Concernant le manque d’essais contrôlés randomisés, le Dr Farris a expliqué :
« Il est important de se rappeler que la plupart des grandes études randomisées contrôlées par placebo sont financées par des fabricants ou des sociétés pharmaceutiques commercialisant les produits testés. Dans le cas des aliments ou des suppléments, ces traitements n’ont pas à passer par la FDA [Food and Drug Administration] processus d’approbation. Ainsi, les entreprises sont peu incitées à entreprendre des études rigoureuses et coûteuses.
Il y a un autre obstacle potentiel, comme l’a dit le Dr Rajani Katta, expert en diététique et en dermatologie, à MNT. “Nous manquons de données de sécurité sur les suppléments en général, car les fabricants n’ont pas du tout à enquêter sur la sécurité avant de mettre un supplément sur le marché.”
L’évaluation par l’étude des preuves existantes
“Le manque de comparaison des modifications nutritionnelles ou diététiques avec des agents conventionnels validés rend les données difficiles à traduire dans la gestion des patients dans le monde réel”, déclarent les auteurs.
Les chercheurs ont trouvé différents niveaux de preuve pour des associations significatives de :
- un régime à faible indice glycémique avec de l’acné
- huile de poisson et perte de poids avec psoriasis
- huiles de poisson et probiotiques avec dermatite atopique
- vitamines et extraits botaniques avec vitiligo
Ils ont également trouvé des preuves “rares” des relations entre l’alimentation et la nutrition avec les troubles bulleux et le photovieillissement.
Cependant, l’examen a révélé qu’un régime pauvre en histamine peut être utile pour l’urticaire épisodique et que les aliments chauds et épicés peuvent déclencher la rosacée.
“La majeure partie du rôle de l’alimentation dans les troubles cutanés”, indique la revue, “est au mieux complémentaire et ne modifie pas la maladie”.
Des recherches plus rigoureuses sont nécessaires
Le Dr Farris a déclaré au MNT : “Les dermatologues devraient se tenir au courant de la littérature en ce qui concerne la nutrition et les suppléments afin qu’ils puissent offrir à leurs patients une approche plus holistique du traitement des troubles cutanés.”
Dit le Dr Katta, “Il y a plusieurs suppléments que je surveille de près parce que les études préliminaires ont été prometteuses.” Elle cite notamment :
- « L’utilisation du nicotinamide dans la prévention du cancer de la peau autre que le mélanome chez les personnes ayant des antécédents de cancer de la peau.
- L’utilisation de prébiotiques et de probiotiques dans le traitement de la dermatite atopique – bien que nous ayons un certain nombre d’essais contrôlés randomisés, traduire les résultats de ces essais en soins réels aux patients a été difficile car les essais ont utilisé des doses, des types et des durées de traitement complémentaire.
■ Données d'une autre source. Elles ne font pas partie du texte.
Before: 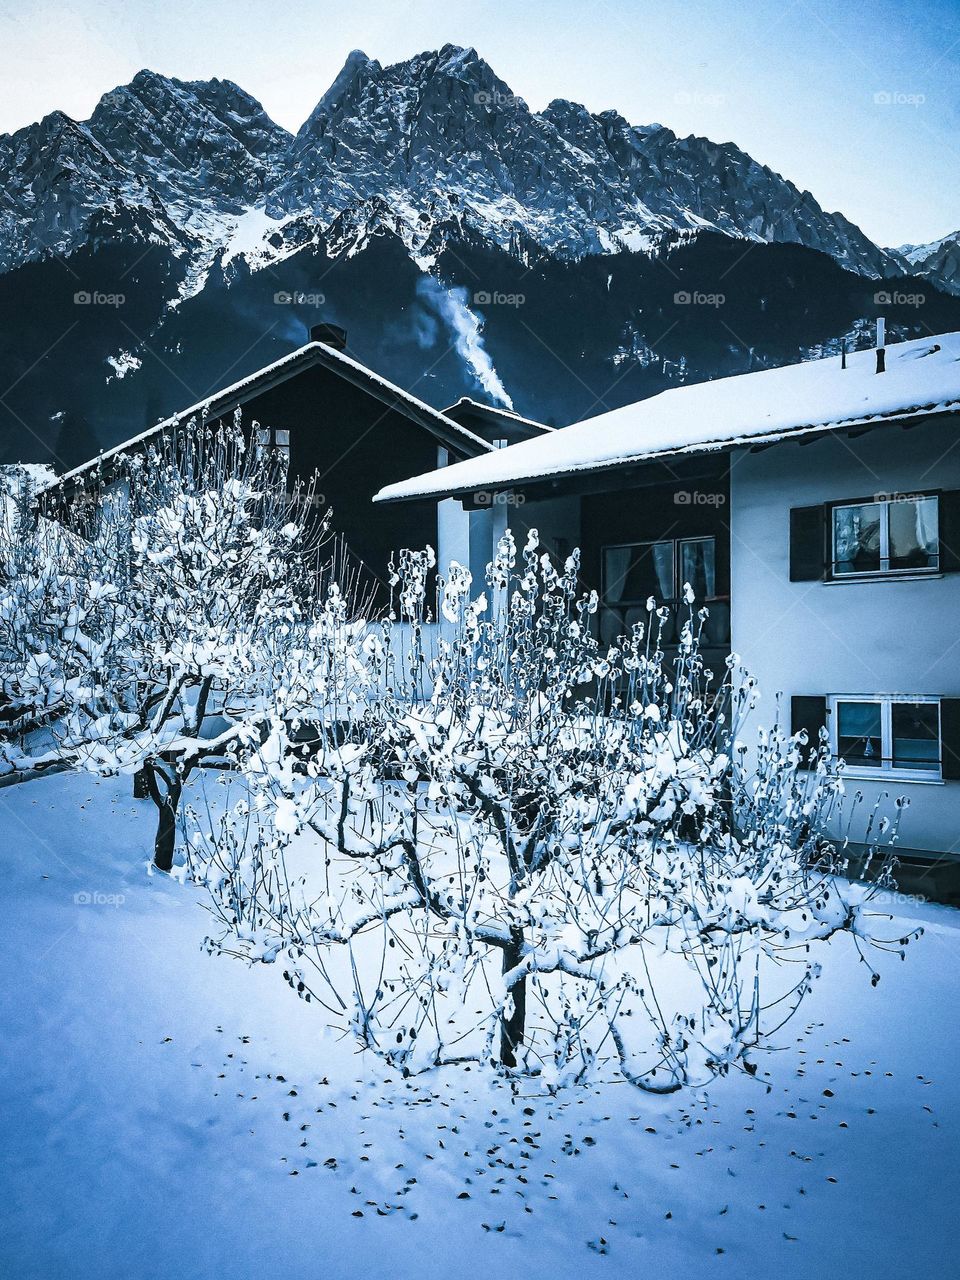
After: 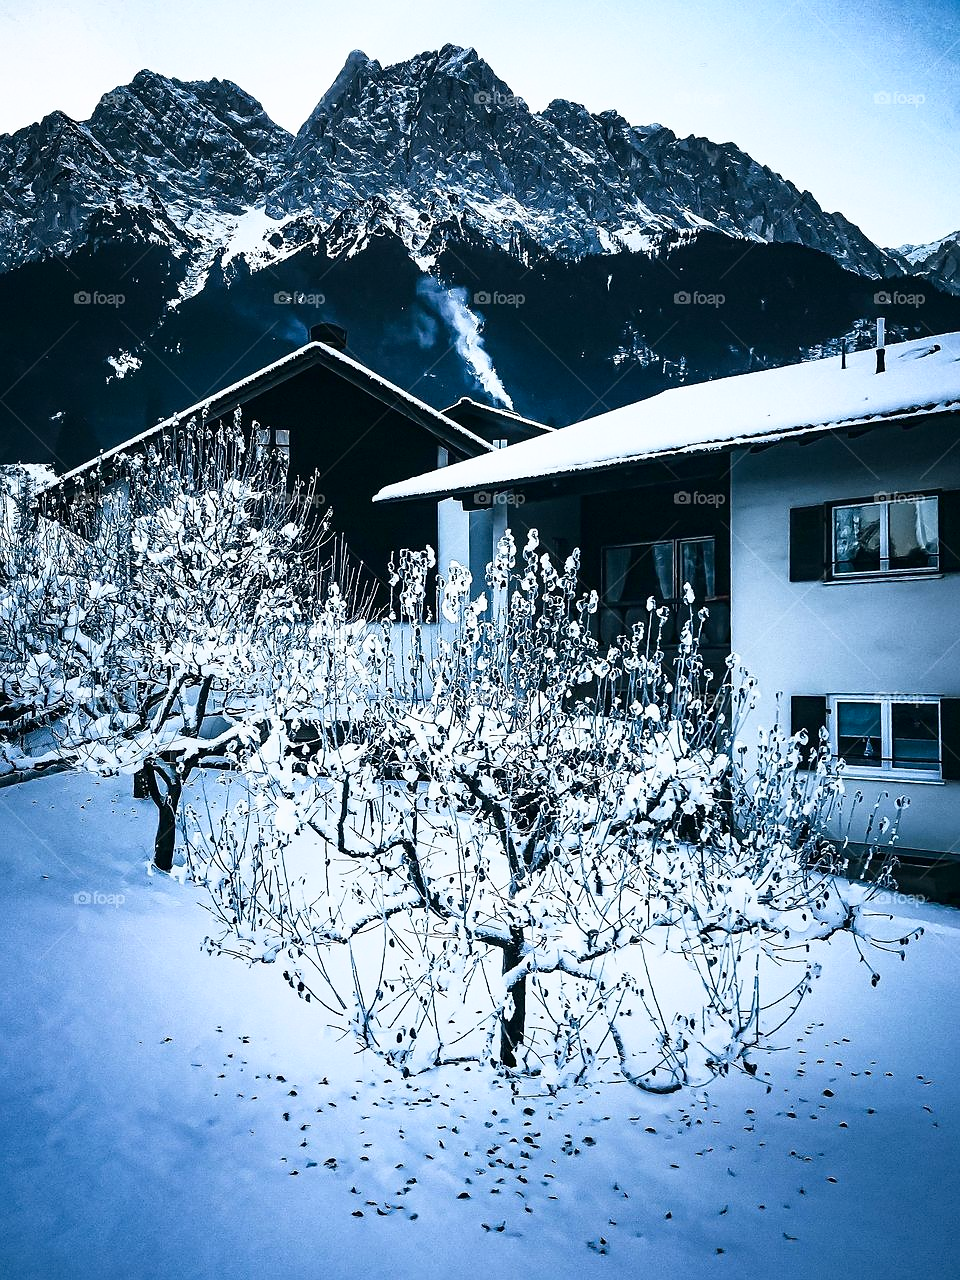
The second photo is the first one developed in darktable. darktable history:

- Études d’aliments offrant une photoprotection supplémentaire, comme les tomates et les raisins.
- L’utilisation de suppléments de zinc pour le traitement de l’acné – certaines études préliminaires ont montré des avantages, mais encore une fois, avec tant de formes, de doses et de durées différentes, il est difficile de traduire les études en recommandations de traitement pratiques.
Les auteurs de l’étude sont également préoccupés par la qualité des suppléments que les entreprises commercialisent.
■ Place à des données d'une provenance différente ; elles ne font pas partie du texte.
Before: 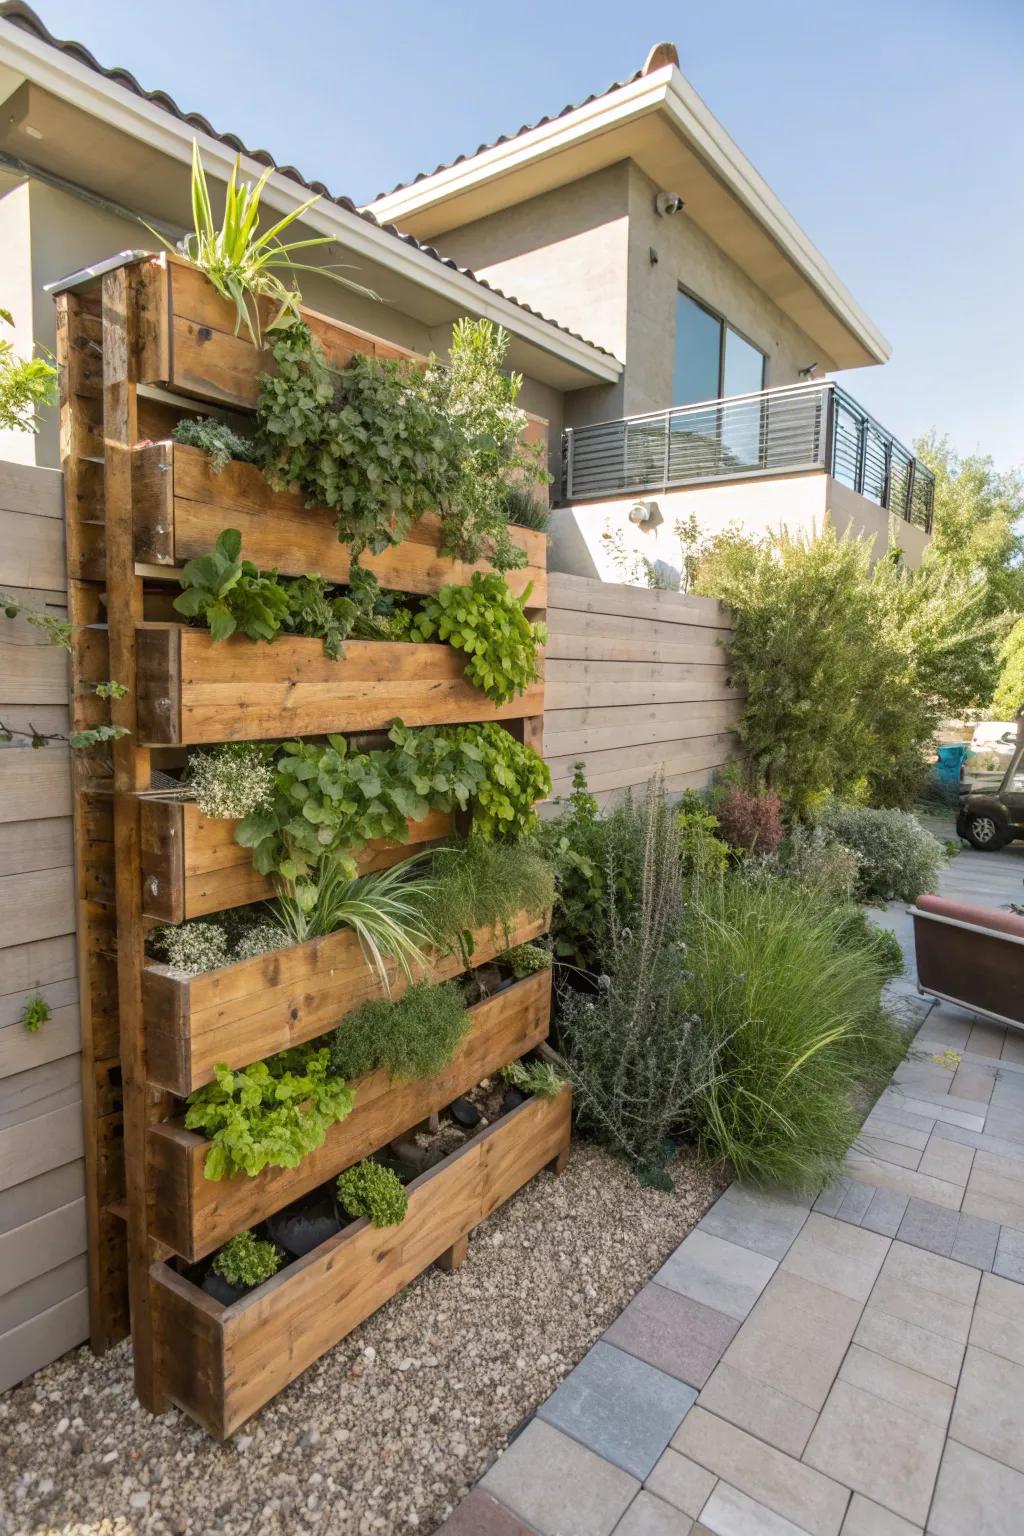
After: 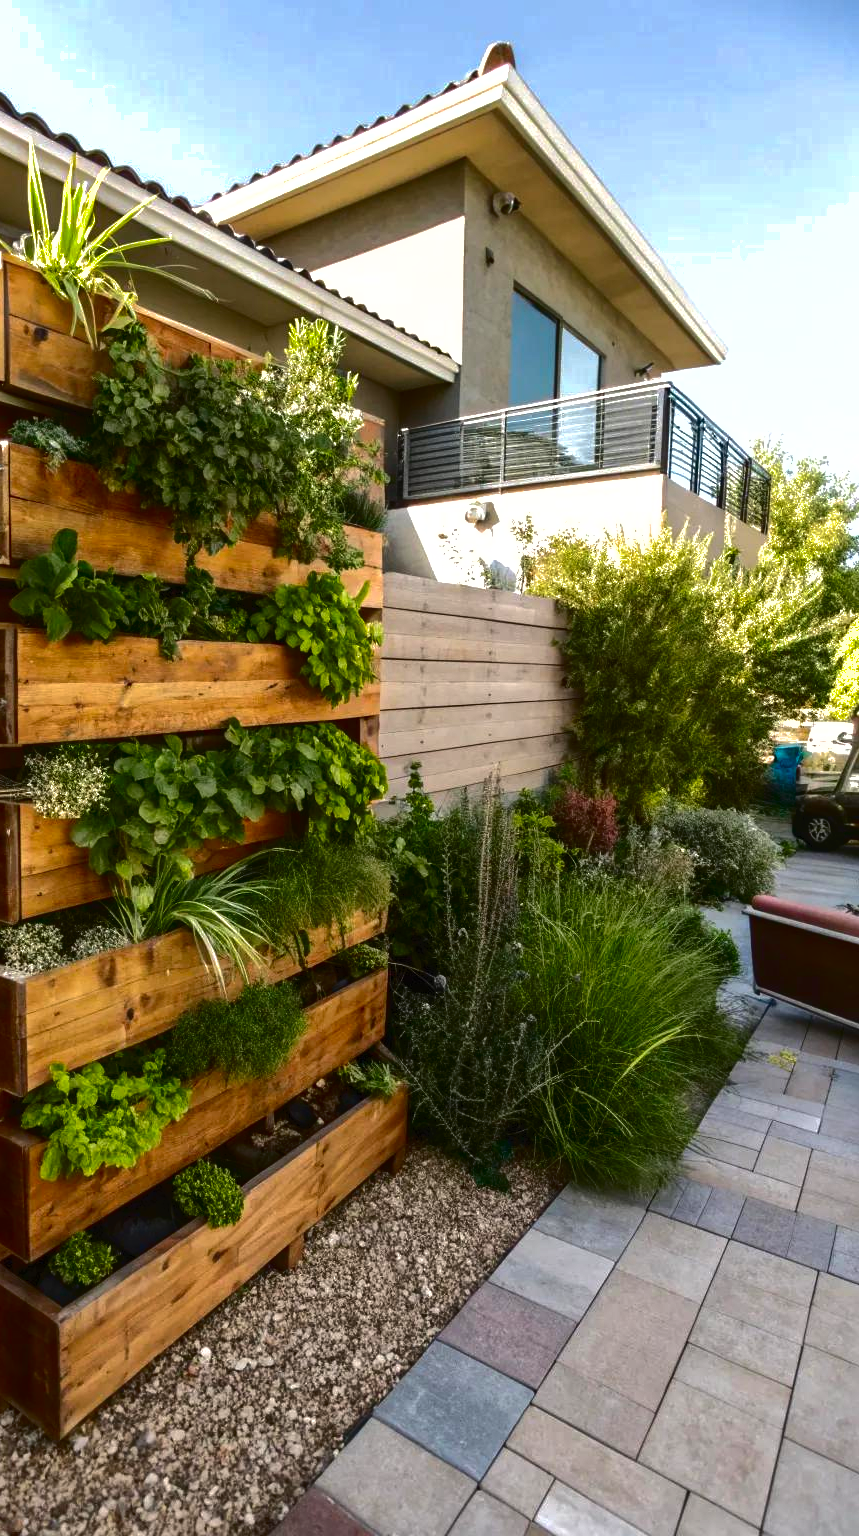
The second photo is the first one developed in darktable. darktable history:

“Notamment”, écrivent-ils, “il existe diverses combinaisons non approuvées, qui sont autorisées en tant que compléments alimentaires, ce qui rend leur composition et leur justification difficiles à discerner dans les troubles cutanés”.
Le Dr Katta a également mis en garde : « Un point important à propos de cet examen est qu’il se concentre sur les rapports publiés sur l’efficacité, et non sur les questions de sécurité. Il s’agit d’une considération importante car nous avons de nombreux rapports de problèmes de sécurité potentiels avec OTC [over-the-counter] compléments alimentaires.”